On August 1, 2008, the seller's attorney informed the defendant attorney that the buyers had built a stone wall on the seller's land. Id., at 102, 63 A.3d 1001. At that time, the defendant attorney informed the buyers that they did not have a
[167 Conn.App. 721]
right-of-way over the seller's land. The seller initiated an injunction against the buyers, who retained another attorney to represent their interests. Id. The buyers commenced an action against the defendant attorney in March, 2009, alleging negligence for failing to include the right-of-way in the deed and engaging in a continuous
course of conduct “to prolong the harm flowing from his drafting error by failing to respond to the ... letters [from the seller's attorney] proposing to cure the defective deed. ” Id., at 102–103, 63 A.3d 1001. The defendant
attorney alleged that the buyers' claims were barred by § 52–577 because his representation [145 A.3d 312]
ended in July, 2004. Id., at 103, 63 A.3d 1001. The defendant attorney filed a motion for summary judgment in which he claimed that the buyers could not invoke the continuous representation doctrine to toll the statute of limitations because the doctrine was limited in application to litigation matters, and the buyers had failed to
present evidence creating a genuine issue of material fact that he continued to represent them in the same matter in which he allegedly was negligent. Id., at 104, 63 A.3d 1001. The trial court granted the motion for summary judgment, and the buyers appealed. Id., at 104–105, 63 A.3d 1001.

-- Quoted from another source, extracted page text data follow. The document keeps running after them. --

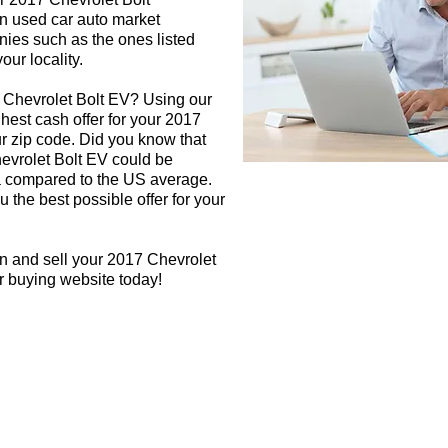
in used car auto market
nies such as the ones listed
our locality.
7 Chevrolet Bolt EV? Using our
ghest cash offer for your 2017
r zip code. Did you know that
hevrolet Bolt EV could be
rea compared to the US average.
 the best possible offer for your
n and sell your 2017 Chevrolet
ar buying website today!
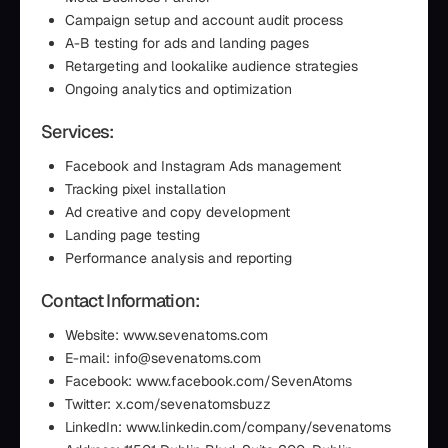
Campaign setup and account audit process
A-B testing for ads and landing pages
Retargeting and lookalike audience strategies
Ongoing analytics and optimization
Services:
Facebook and Instagram Ads management
Tracking pixel installation
Ad creative and copy development
Landing page testing
Performance analysis and reporting
Contact Information:
Website: www.sevenatoms.com
E-mail: info@sevenatoms.com
Facebook: www.facebook.com/SevenAtoms
Twitter: x.com/sevenatomsbuzz
LinkedIn: www.linkedin.com/company/sevenatoms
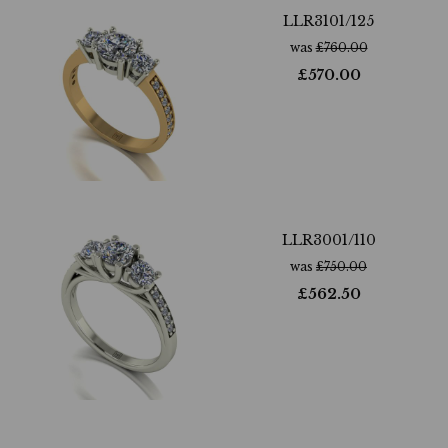
LLR3101/125
was
£
760.00
£
570.00
LLR3001/110
was
£
750.00
£
562.50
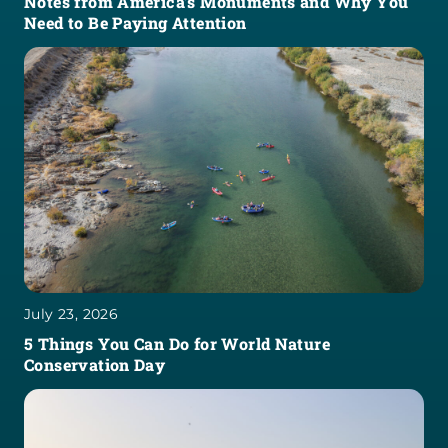
Notes from America’s Monuments and Why You
Need to Be Paying Attention
July 23, 2026
5 Things You Can Do for World Nature
Conservation Day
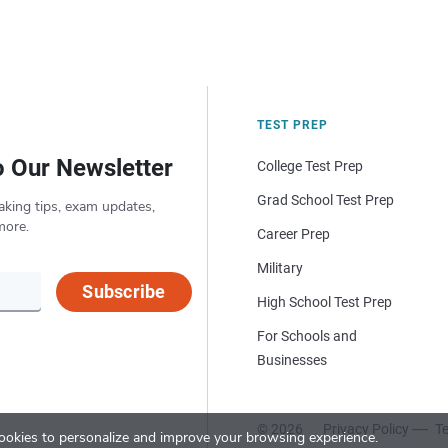
TEST PREP
o Our Newsletter
College Test Prep
Grad School Test Prep
aking tips, exam updates,
more.
Career Prep
Military
Subscribe
High School Test Prep
For Schools and
Businesses
© 2026
Privacy Policy
Te
okies to personalize and improve your browsing experience.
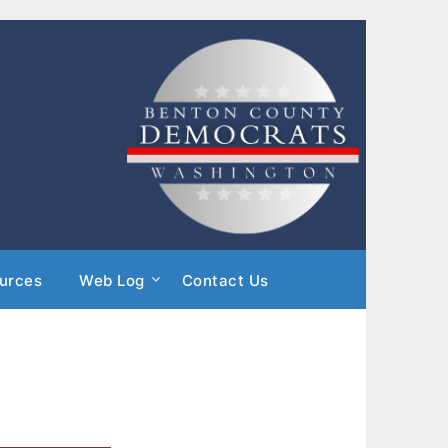
urces
Web Log
Contact Us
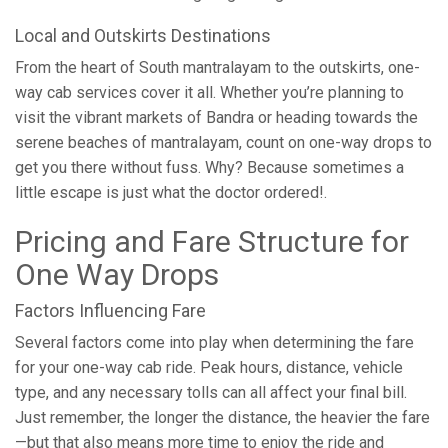
Local and Outskirts Destinations
From the heart of South mantralayam to the outskirts, one-
way cab services cover it all. Whether you’re planning to
visit the vibrant markets of Bandra or heading towards the
serene beaches of mantralayam, count on one-way drops to
get you there without fuss. Why? Because sometimes a
little escape is just what the doctor ordered!.
Pricing and Fare Structure for
One Way Drops
Factors Influencing Fare
Several factors come into play when determining the fare
for your one-way cab ride. Peak hours, distance, vehicle
type, and any necessary tolls can all affect your final bill.
Just remember, the longer the distance, the heavier the fare
—but that also means more time to enjoy the ride and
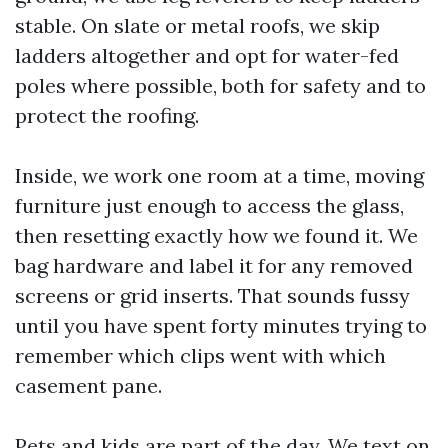
stable. On slate or metal roofs, we skip
ladders altogether and opt for water-fed
poles where possible, both for safety and to
protect the roofing.
Inside, we work one room at a time, moving
furniture just enough to access the glass,
then resetting exactly how we found it. We
bag hardware and label it for any removed
screens or grid inserts. That sounds fussy
until you have spent forty minutes trying to
remember which clips went with which
casement pane.
Pets and kids are part of the day. We text on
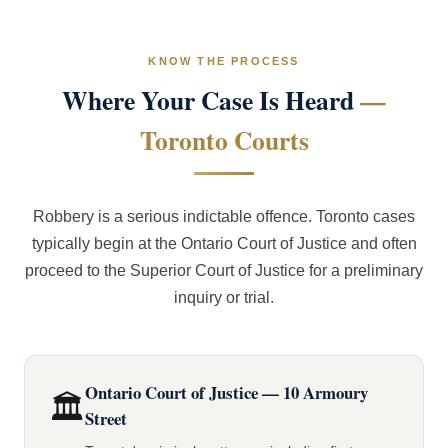
KNOW THE PROCESS
Where Your Case Is Heard
—
Toronto Courts
Robbery is a serious indictable offence. Toronto cases
typically begin at the Ontario Court of Justice and often
proceed to the Superior Court of Justice for a preliminary
inquiry or trial.
Ontario Court of Justice — 10 Armoury
🏛️
Street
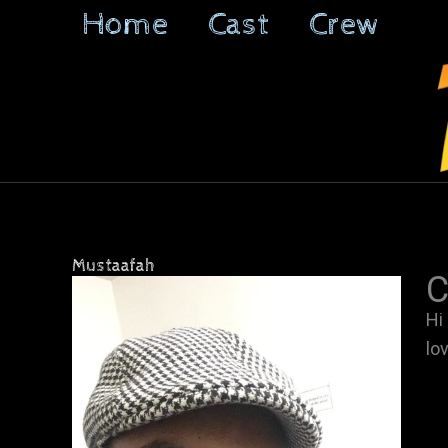
Skip
Home
Cast
Crew
to
content
Mustaafah
C
Hi
lo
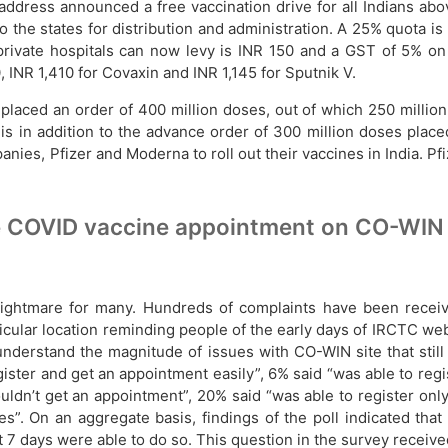
ddress announced a free vaccination drive for all Indians abov
the states for distribution and administration. A 25% quota is 
 private hospitals can now levy is INR 150 and a GST of 5% o
INR 1,410 for Covaxin and INR 1,145 for Sputnik V.
aced an order of 400 million doses, out of which 250 million i
 is in addition to the advance order of 300 million doses place
ies, Pfizer and Moderna to roll out their vaccines in India. Pfi
e COVID vaccine appointment on CO-WIN s
ightmare for many. Hundreds of complaints have been recei
articular location reminding people of the early days of IRCTC
understand the magnitude of issues with CO-WIN site that stil
gister and get an appointment easily”, 6% said “was able to reg
ouldn’t get an appointment”, 20% said “was able to register onl
es”. On an aggregate basis, findings of the poll indicated tha
 7 days were able to do so. This question in the survey receiv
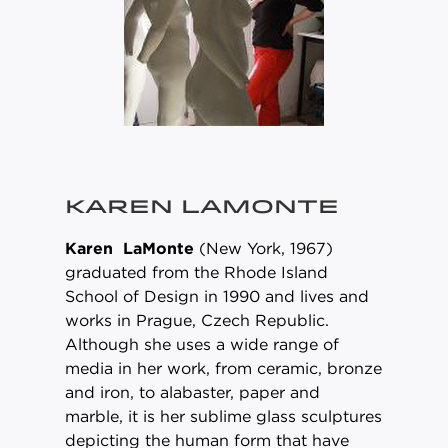
KAREN LAMONTE
Karen LaMonte
(New York, 1967)
graduated from the Rhode Island
School of Design in 1990 and lives and
works in Prague, Czech Republic.
Although she uses a wide range of
media in her work, from ceramic, bronze
and iron, to alabaster, paper and
marble, it is her sublime glass sculptures
depicting the human form that have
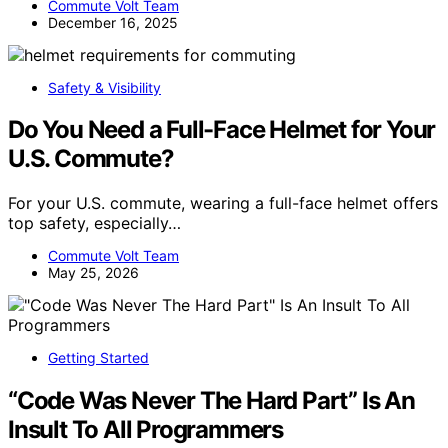
Commute Volt Team
December 16, 2025
Safety & Visibility
Do You Need a Full-Face Helmet for Your
U.S. Commute?
For your U.S. commute, wearing a full-face helmet offers
top safety, especially…
Commute Volt Team
May 25, 2026
Getting Started
“Code Was Never The Hard Part” Is An
Insult To All Programmers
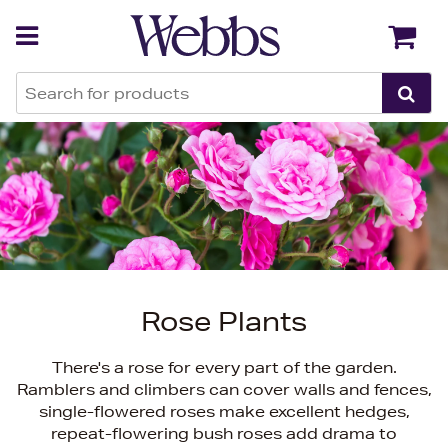
Back
Back
Rose Plants
There's a rose for every part of the garden.
Ramblers and climbers can cover walls and fences,
single-flowered roses make excellent hedges,
repeat-flowering bush roses add drama to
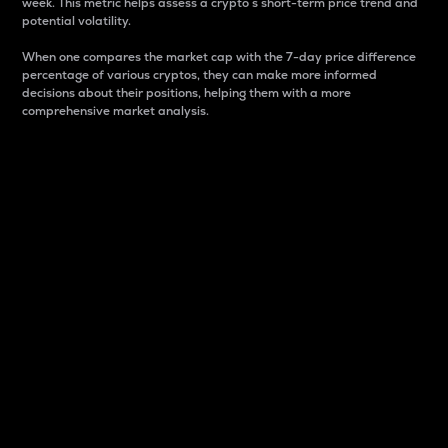
week. This metric helps assess a crypto s short-term price trend and
potential volatility.
When one compares the market cap with the 7-day price difference
percentage of various cryptos, they can make more informed
decisions about their positions, helping them with a more
comprehensive market analysis.
Market Cap
Market capitalization is better known as market cap.
It is a key metric used to understand the overall size
and dominance of a particular crypto in the market.
It is one way to measure the total value of the
circulating supply for a specific crypto.
Here is how it works:
Market cap = Current price per unit x Circulating
supply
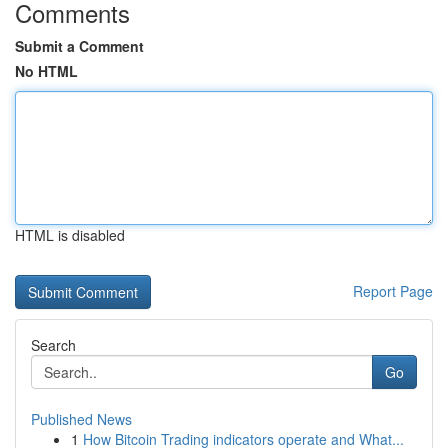
Comments
Submit a Comment
No HTML
HTML is disabled
Report Page
Search
Go
Published News
1
How Bitcoin Trading indicators operate and What...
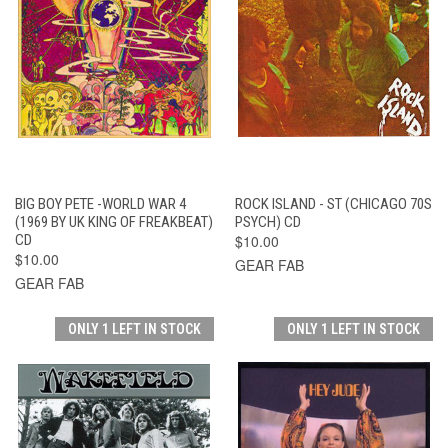
BIG BOY PETE -WORLD WAR 4
ROCK ISLAND - ST (CHICAGO 70S
(1969 BY UK KING OF FREAKBEAT)
PSYCH) CD
CD
$10.00
$10.00
GEAR FAB
GEAR FAB
ONLY 1 LEFT IN STOCK
ONLY 1 LEFT IN STOCK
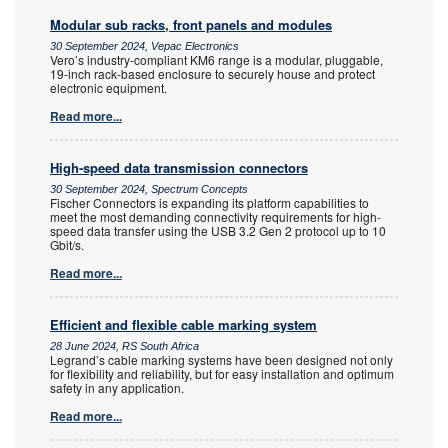
Modular sub racks, front panels and modules
30 September 2024, Vepac Electronics
Vero’s industry-compliant KM6 range is a modular, pluggable,
19-inch rack-based enclosure to securely house and protect
electronic equipment.
Read more...
High-speed data transmission connectors
30 September 2024, Spectrum Concepts
Fischer Connectors is expanding its platform capabilities to
meet the most demanding connectivity requirements for high-
speed data transfer using the USB 3.2 Gen 2 protocol up to 10
Gbit/s.
Read more...
Efficient and flexible cable marking system
28 June 2024, RS South Africa
Legrand’s cable marking systems have been designed not only
for flexibility and reliability, but for easy installation and optimum
safety in any application.
Read more...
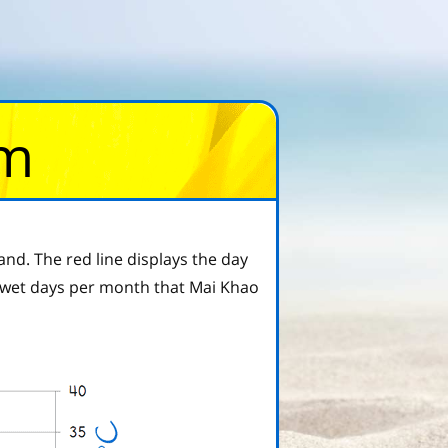
om
nd. The red line displays the day
wet days per month that Mai Khao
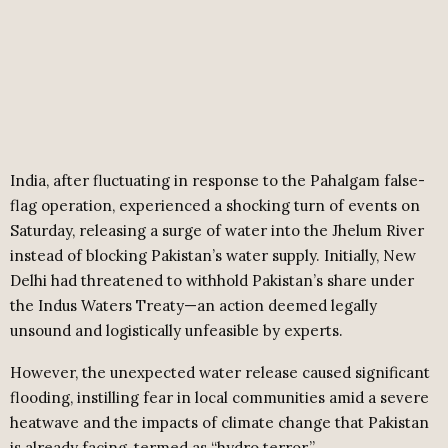
India, after fluctuating in response to the Pahalgam false-
flag operation, experienced a shocking turn of events on
Saturday, releasing a surge of water into the Jhelum River
instead of blocking Pakistan’s water supply. Initially, New
Delhi had threatened to withhold Pakistan’s share under
the Indus Waters Treaty—an action deemed legally
unsound and logistically unfeasible by experts.
However, the unexpected water release caused significant
flooding, instilling fear in local communities amid a severe
heatwave and the impacts of climate change that Pakistan
is already facing, termed as “hydro terror.”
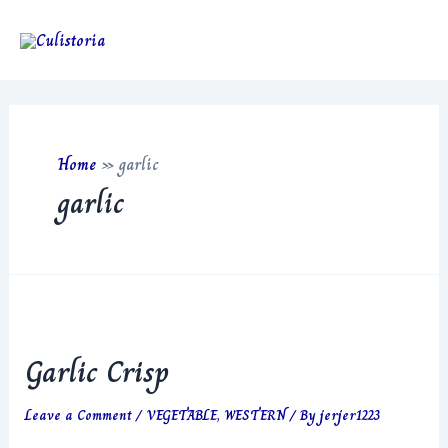
Skip
to
Main
content
Men
Home
»
garlic
garlic
Garlic Crisp
Leave a Comment
/
VEGETABLE
,
WESTERN
/ By
jerjer1223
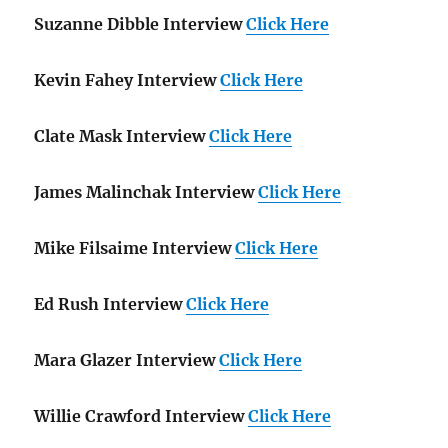
Suzanne Dibble Interview
Click Here
Kevin Fahey Interview
Click Here
Clate Mask Interview
Click Here
James Malinchak Interview
Click Here
Mike Filsaime Interview
Click Here
Ed Rush Interview
Click Here
Mara Glazer Interview
Click Here
Willie Crawford Interview
Click Here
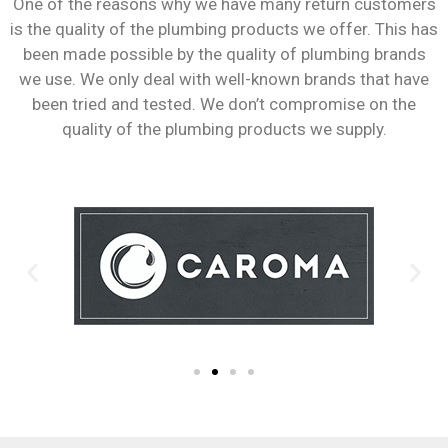
One of the reasons why we have many return customers
is the quality of the plumbing products we offer. This has
been made possible by the quality of plumbing brands
we use. We only deal with well-known brands that have
been tried and tested. We don’t compromise on the
quality of the plumbing products we supply.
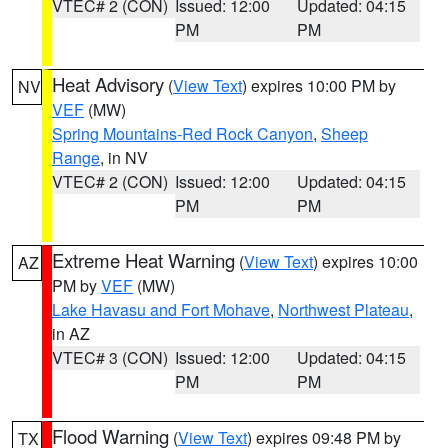
VTEC# 2 (CON)
Issued: 12:00
Updated: 04:15
PM
PM
Heat Advisory
(
View Text
) expires 10:00 PM by
NV
VEF
(MW)
Spring Mountains-Red Rock Canyon
,
Sheep
Range
, in NV
VTEC# 2 (CON)
Issued: 12:00
Updated: 04:15
PM
PM
Extreme Heat Warning
(
View Text
) expires 10:00
AZ
PM by
VEF
(MW)
Lake Havasu and Fort Mohave
,
Northwest Plateau
,
in AZ
VTEC# 3 (CON)
Issued: 12:00
Updated: 04:15
PM
PM
Flood Warning
(
View Text
) expires 09:48 PM by
TX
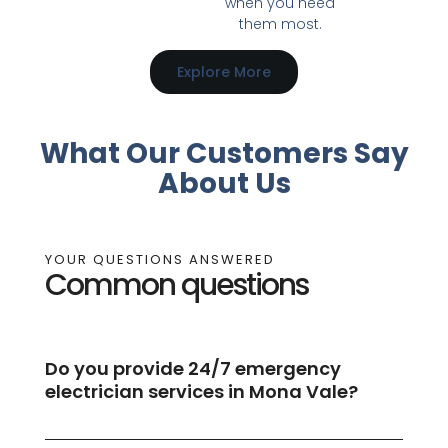
when you need
them most.
Explore More
What Our Customers Say
About Us
YOUR QUESTIONS ANSWERED
Common questions
Do you provide 24/7 emergency
electrician services in Mona Vale?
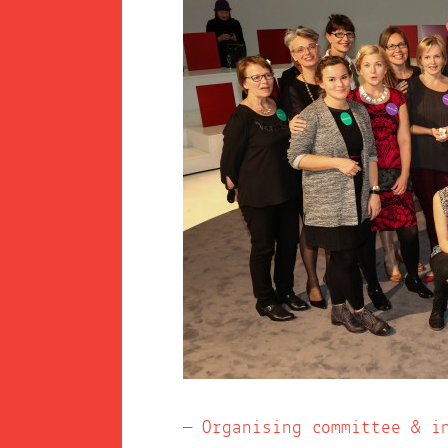
Organising committee & i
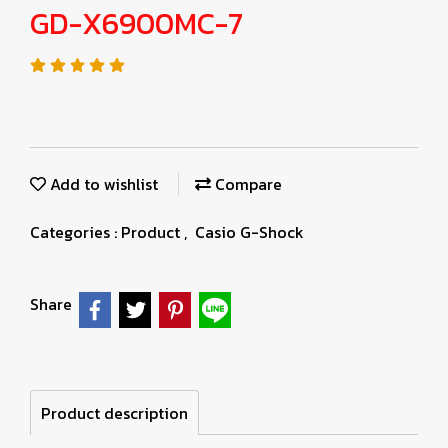
GD-X6900MC-7
Add to wishlist
Compare
Categories :
Product
,
Casio G-Shock
Share
Product description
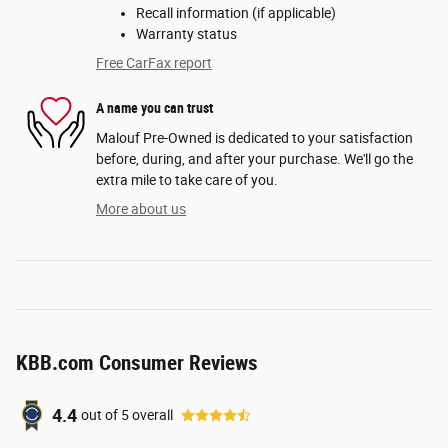
Recall information (if applicable)
Warranty status
Free CarFax report
A name you can trust
Malouf Pre-Owned is dedicated to your satisfaction
before, during, and after your purchase. We'll go the
extra mile to take care of you.
More about us
KBB.com Consumer Reviews
4.4
out of
5
overall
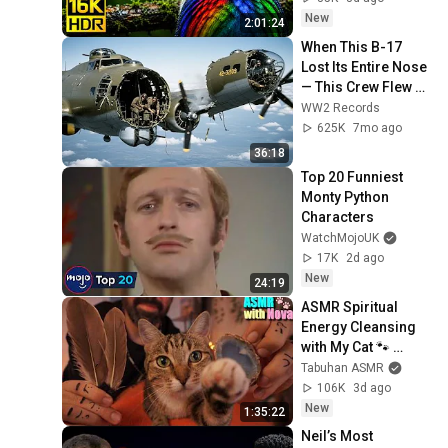
ULTRA HD TV)
New
2:01:24
When This B-17 
Lost Its Entire Nose 
— This Crew Flew 10 
Minutes Pulling 
WW2 Records
Bare Cables
625K
7mo ago
36:18
Top 20 Funniest 
Monty Python 
Characters
WatchMojoUK
17K
2d ago
New
24:19
ASMR Spiritual 
Energy Cleansing 
with My Cat 🐾 
Purring & Reiki for 
Tabuhan ASMR
Sleep & Stress 
106K
3d ago
Relief
New
1:35:22
Neil’s Most 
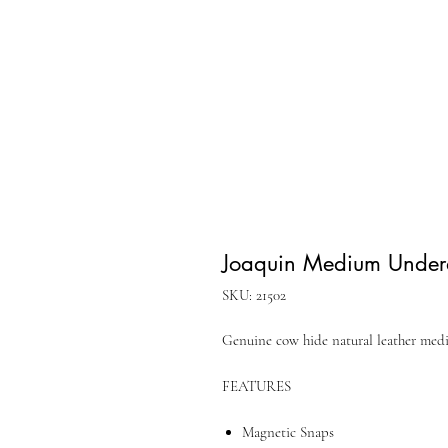
Joaquin Medium Undera
SKU: 21502
Genuine cow hide natural leather me
FEATURES
Magnetic Snaps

After citing the continuing course of conduct doctrine adopted in Watts v. Chittenden, supra, 301 Conn. at 584–85, 22 A.3d 1214, this court stated that the buyers' appeal turned on the resolution of “the second element of the continuing course of conduct doctrine, to wit: whether the defendant [attorney], by his conduct after the
alleged malpractice, breached a continuing duty to the plaintiffs that was related to his initial wrong.” Targonski v. Clebowicz, supra, 142 Conn.App. at 109, 63 A.3d 1001. In as much as Targonski concerned the negligent drafting of a deed that the buyers had signed, “[t]here is no tolling of statutes of limitation in either tort or
contract actions for the failure of an attorney to tell a client that a document drafted by the attorney could be inaccurate because, once the
[167 Conn.App. 722]
representation of the client is complete and the document executed, any warning would be ineffective.” (Internal quotation marks omitted.) Id., at 109–10, 63 A.3d 1001. Where an attorney subsequently learns that the document was negligently drafted even after the representation has ended, the attorney “owes a duty to his client,
which relates back to his original wrong of rendering negligent services to the client, to correct the results of such prior negligence if he later learns of the negligence at a time when he has the power to remedy the problems arising from it.” Id., at 110, 63 A.3d 1001. By force of logic, “this duty continues until such time as he
takes action to cure his prior negligence or the opportunity to cure such prior negligence ceases to exist.” Id. This court concluded that the defendant lawyer could have corrected his drafting error pursuant to the means suggested by the seller's attorney up until the offer to cure was withdrawn in December, 2008. Id., at 111, 63 A.3d
1001. This court, thus, reversed the summary judgment rendered in favor of the defendant lawyer. Id., at 113, 63 A.3d 1001.